──────── DATA PROVIDED
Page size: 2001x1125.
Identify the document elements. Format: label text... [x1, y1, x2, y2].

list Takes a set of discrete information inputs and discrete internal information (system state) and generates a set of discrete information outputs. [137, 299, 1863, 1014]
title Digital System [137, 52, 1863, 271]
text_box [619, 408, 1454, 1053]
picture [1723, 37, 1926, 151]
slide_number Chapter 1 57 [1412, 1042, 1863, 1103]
────────────────
# WHAT IS EXPECTED:
Copy out all of the lines above exactly.

# SOLUTION FOR THIS PROBLEM:
Page size: 2001x1125.
Identify the document elements. Format: label text... [x1, y1, x2, y2].

list Takes a set of discrete information inputs and discrete internal information (system state) and generates a set of discrete information outputs. [137, 299, 1863, 1014]
title Digital System [137, 52, 1863, 271]
text_box [619, 408, 1454, 1053]
picture [1723, 37, 1926, 151]
slide_number Chapter 1 57 [1412, 1042, 1863, 1103]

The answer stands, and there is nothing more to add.